DATA SHOWN:
=== Section Start ===

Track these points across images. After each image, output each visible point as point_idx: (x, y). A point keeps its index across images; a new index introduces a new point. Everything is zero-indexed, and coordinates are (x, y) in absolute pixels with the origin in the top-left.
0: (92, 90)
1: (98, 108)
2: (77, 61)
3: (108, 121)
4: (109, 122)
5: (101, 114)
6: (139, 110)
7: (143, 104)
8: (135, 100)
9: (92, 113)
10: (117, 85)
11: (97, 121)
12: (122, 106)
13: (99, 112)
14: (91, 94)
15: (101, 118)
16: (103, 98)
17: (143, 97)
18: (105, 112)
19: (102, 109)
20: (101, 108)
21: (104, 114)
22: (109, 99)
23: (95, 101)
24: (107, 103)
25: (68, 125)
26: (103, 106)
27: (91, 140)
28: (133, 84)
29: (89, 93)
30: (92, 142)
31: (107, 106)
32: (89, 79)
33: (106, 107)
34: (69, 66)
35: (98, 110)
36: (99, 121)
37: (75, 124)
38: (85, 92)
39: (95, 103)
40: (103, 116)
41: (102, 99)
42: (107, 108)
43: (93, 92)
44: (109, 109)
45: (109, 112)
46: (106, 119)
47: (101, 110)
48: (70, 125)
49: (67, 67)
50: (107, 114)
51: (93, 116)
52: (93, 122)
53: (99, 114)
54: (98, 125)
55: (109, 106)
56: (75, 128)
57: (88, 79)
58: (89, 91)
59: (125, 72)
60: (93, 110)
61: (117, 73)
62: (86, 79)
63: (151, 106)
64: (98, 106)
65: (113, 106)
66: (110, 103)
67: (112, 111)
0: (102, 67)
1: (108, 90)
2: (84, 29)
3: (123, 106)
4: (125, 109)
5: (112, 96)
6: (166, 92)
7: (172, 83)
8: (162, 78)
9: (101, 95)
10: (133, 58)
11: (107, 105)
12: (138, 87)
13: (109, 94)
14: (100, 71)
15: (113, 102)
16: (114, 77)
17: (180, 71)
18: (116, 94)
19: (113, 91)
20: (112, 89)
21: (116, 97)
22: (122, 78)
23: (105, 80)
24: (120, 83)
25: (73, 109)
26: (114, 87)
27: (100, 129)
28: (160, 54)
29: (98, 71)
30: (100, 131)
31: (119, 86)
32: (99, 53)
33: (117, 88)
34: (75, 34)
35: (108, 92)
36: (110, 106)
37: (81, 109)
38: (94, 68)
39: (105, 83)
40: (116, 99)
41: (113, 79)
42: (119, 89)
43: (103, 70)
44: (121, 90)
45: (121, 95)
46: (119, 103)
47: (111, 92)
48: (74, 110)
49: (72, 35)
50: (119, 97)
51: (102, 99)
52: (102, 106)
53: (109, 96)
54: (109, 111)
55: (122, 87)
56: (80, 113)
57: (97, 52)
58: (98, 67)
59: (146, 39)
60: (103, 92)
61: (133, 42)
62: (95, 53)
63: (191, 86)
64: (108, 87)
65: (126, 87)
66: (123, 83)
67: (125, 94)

=== Section End ===
=== Section Start ===

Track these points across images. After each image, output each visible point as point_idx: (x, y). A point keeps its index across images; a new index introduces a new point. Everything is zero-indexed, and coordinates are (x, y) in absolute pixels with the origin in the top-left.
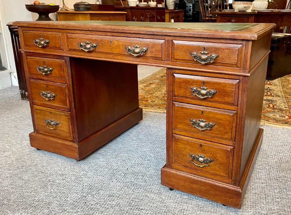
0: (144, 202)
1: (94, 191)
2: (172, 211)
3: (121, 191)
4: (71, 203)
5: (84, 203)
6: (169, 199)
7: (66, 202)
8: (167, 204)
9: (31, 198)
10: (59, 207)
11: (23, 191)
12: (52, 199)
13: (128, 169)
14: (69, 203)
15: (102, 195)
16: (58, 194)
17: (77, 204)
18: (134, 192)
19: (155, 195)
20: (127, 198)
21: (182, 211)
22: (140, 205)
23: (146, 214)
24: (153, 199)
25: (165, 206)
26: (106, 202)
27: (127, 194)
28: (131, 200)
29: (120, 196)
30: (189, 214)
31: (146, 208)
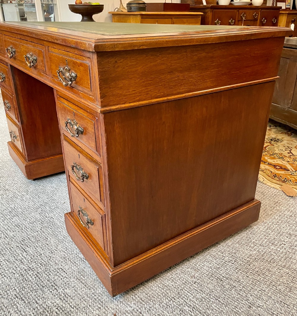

=== Section End ===

YOUR INSTRUCTIONS:
Restate word for word the lines in the material above from the one with "23: (146, 214)" to the one with "31: (146, 208)"; both of those lines count, and nothing else does.

RESPONSE BELOW:
23: (146, 214)
24: (153, 199)
25: (165, 206)
26: (106, 202)
27: (127, 194)
28: (131, 200)
29: (120, 196)
30: (189, 214)
31: (146, 208)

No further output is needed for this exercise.